How about "this root did not exist in Indo-European".
It just means that there is one entity that consists of two elements.
There is no implied order.
And compare "social-economic factors" to "socio-economic factors".
The order is not the issue. In former Yugoslavia, the terms Srpsko-Hrvatski and Hrvatsko-Srpski were both used, before 1992. Now, both are considered offensive.
They would mean the same, except that the former is probably rare.
OK but I was trying to show how a hyphenated adjective that consists of normal -an or -al elements, which are interchangeable, does not feel like a list of separate elements, but rather like an collective consisting of these elements.
So more or less equivalent to using prefixes with the Greek -o- theme vowel.
Guys, I'm off for a while
later
An collective?
Bai!
@Gigili Oh...I was going to type amalgam.

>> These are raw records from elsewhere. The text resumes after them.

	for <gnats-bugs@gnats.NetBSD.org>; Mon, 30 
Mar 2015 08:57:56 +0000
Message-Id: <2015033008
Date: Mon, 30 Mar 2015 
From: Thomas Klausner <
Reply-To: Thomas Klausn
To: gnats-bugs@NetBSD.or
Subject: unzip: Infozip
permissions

But then decided against it.
11:55
@Cerberus I don't think social-economic means the same as socio-economic.
@Cerberus I was surprised how you pronounce "collective" so that you'd say "an".
@DavidWallace How would you describe the difference, then?

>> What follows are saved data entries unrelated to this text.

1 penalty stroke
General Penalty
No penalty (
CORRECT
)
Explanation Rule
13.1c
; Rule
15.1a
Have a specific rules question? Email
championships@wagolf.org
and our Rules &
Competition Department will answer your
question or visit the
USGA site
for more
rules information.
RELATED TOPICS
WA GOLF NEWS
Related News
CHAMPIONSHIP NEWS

I would describe it early in the day, when I'm less tired than I am now.
Haha.
Allrighty.
It's 2 AM, right?
Midnight, actually.
I'm only 10 hours ahead of you from April to September.
11:59
Oh!
So confusing.
 
5 hours later…
17:05
What do you call the 3 points to 20?
A grade lacks three points till 20?
points? grades?
17:28
Thank you for your attention.
 
6 hours later…
23:48
@Gigili I'm not sure what you mean.
The grade is three points below twenty?
Ah.
A grade could be counted in points.
If a school grade can be "20", then it's most likely counted in points?
But why don't you just say "the grade is seventeen"?